There may not be an immediate change to personal data if there is a deal on Brexit, but there will be a time limit for how long the same flow of information is allowed without you carrying out the above. If there is no deal, the EU will be able to set and change any rules for how EU personal data is dealt with by the EU, with minimal changes hoped for by the UK Government.
European and Domestic Funding: Labels, Patents & Trademarks
Cost and availability of seeds, plants and livestock could become limited in a deal or no deal scenario, changing the availability of products from UK farmers.
Not the most obvious food sector relevant aspect of Brexit, changes to ‘funding for areas include research and higher education, social and structural development and sector-specific funds’. Unless you are working in farming or bringing in seeds and plants for agriculture, such as vegetables, then you won’t have to deal with this directly.
In both deal and no deal scenarios, the EU may choose to change regulations on which foods, seeds, raw products, etc.can leave the EU and in what amounts. Since farmers may get livestock, crops or plants from the EU to grow in the UK, any change in what they can import could affect their supplies for sale in the UK.
You may also have to change food labels in line with new amendments that will come at an additional cost to your food business, such as what ingredients must be listed, including which additives or preservatives.
The farming sector has specific ways it needs to prepare for Brexit, since the EU plant passport scheme will have controls changed at the border. A new process will be put in place both with and without a deal on Brexit. This will likely involve treating the UK goods as third-party imports meaning that rules around health checks for plants crossing the border will change. If this increases time and cost at the border, your supply chain for ingredients that your food business relies on will also change.
Food And Drink Labelling Rules Will Change
As soon as October 2019, we will see changes to how organic foods, among other food and drink items are labelled. This is because the agreed rules on labels are prone to their own updates and changes, as any system is, but also because the UK may no longer be following the same agreed rules and restrictions as those in the EU. If you are using imported goods or looking to export food goods, then you will need to be aware of the changes to labelling when they are agreed or risk having unsellable stock or items that get stopped at the border.
Your patent, copyright or trademark may no longer be recognised in the EU, and EU businesses rights may not be covered in the UK. A deal will stipulate which rights remain. In a no deal scenario, you’ll need to seek the rights holder’s consent.
Intellectual Property (IP) within the food sector is relatively new. Patents, Trademarks and Copyrights all come under IP. Where you might have your IP secured now, you won’t necessarily have it protected in a no deal or new deal post-Brexit world. There are some Brexit IP facts available now, but most will come with time.

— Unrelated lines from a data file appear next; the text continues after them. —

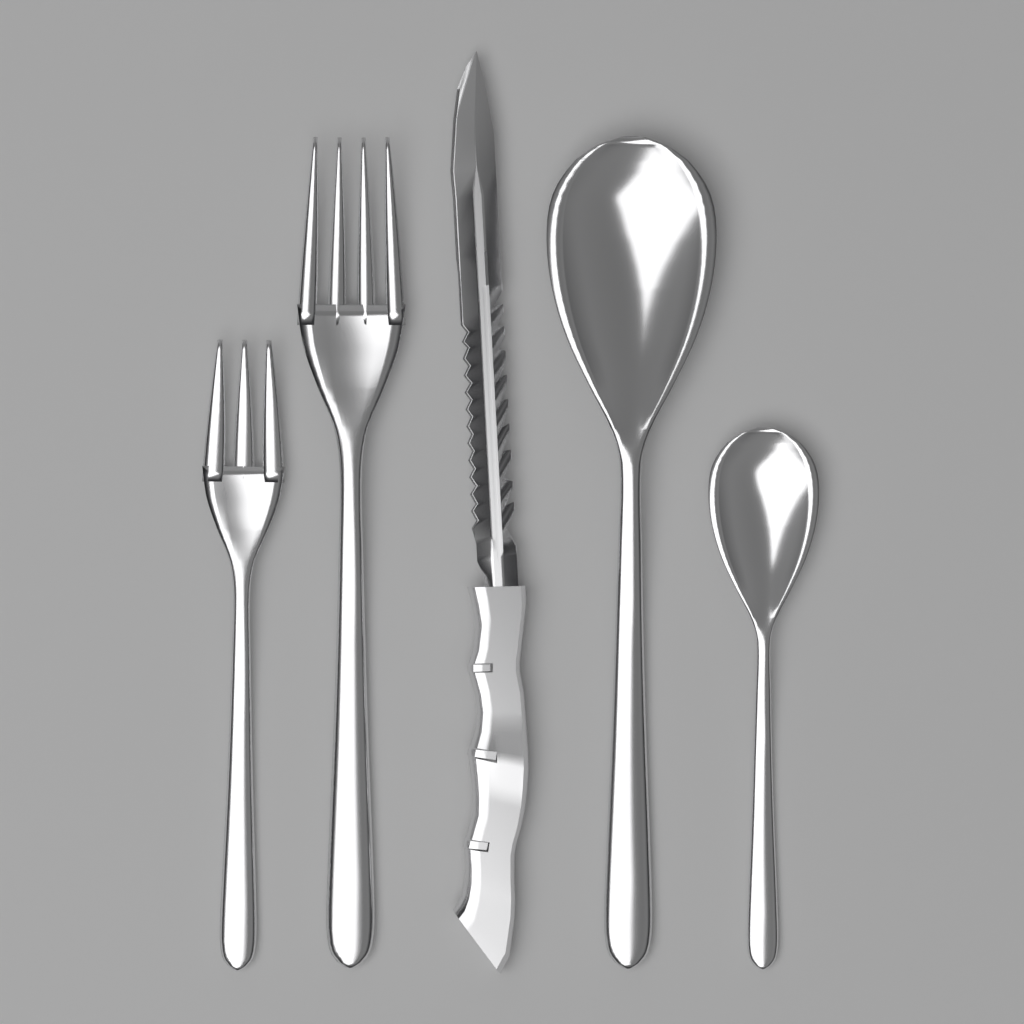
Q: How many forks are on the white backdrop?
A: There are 2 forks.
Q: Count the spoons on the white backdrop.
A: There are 2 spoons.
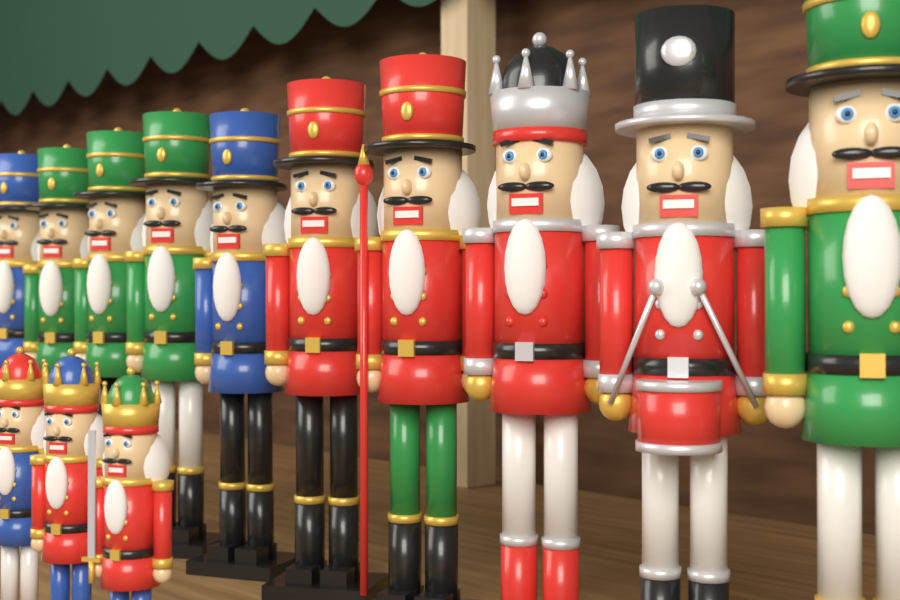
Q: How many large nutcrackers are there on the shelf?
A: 10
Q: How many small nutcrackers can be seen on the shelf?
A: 3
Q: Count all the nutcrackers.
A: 13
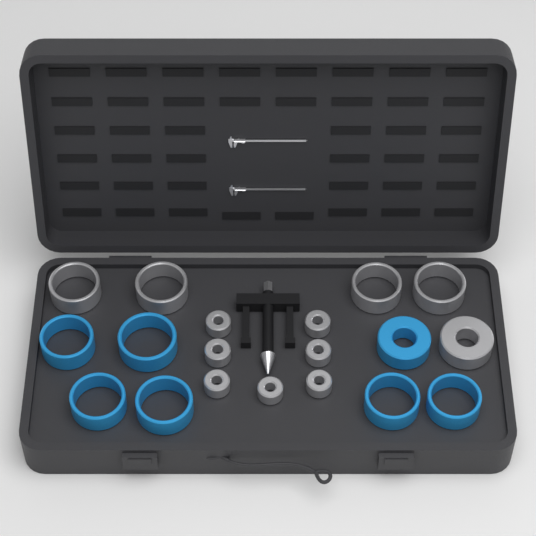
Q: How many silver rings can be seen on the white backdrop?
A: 12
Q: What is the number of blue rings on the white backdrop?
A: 7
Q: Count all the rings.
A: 19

A patent or trademark for your food businesses can include a recipe or food process, for example, you might copyright a cookbook or set of ingredients. All these can be an important part of your business and marketing strategy. Don’t let yourself get caught out by being unaware of how your IP is changing.
A deal would outline how IP is retained or not within the EU, if there is no deal there will be no immediate change but you ‘may need the right holder’s consent to export intellectual property-protected goods’. Remember that it is not only your IP that changes with Brexit but also the IP of those with the EU and how it is recognised in the UK.
Being Prepared Means Considering All Exit Options
Most businesses are in the dark about how Brexit will really affect them. You can be prepared by considering the worst case scenario, both for a deal or no deal Brexit and by following the Government guidance which acts as a measuring rod for what the deal aims are. Make sure to look in depth at every part of your business, including those that affect how the food sector runs as a whole.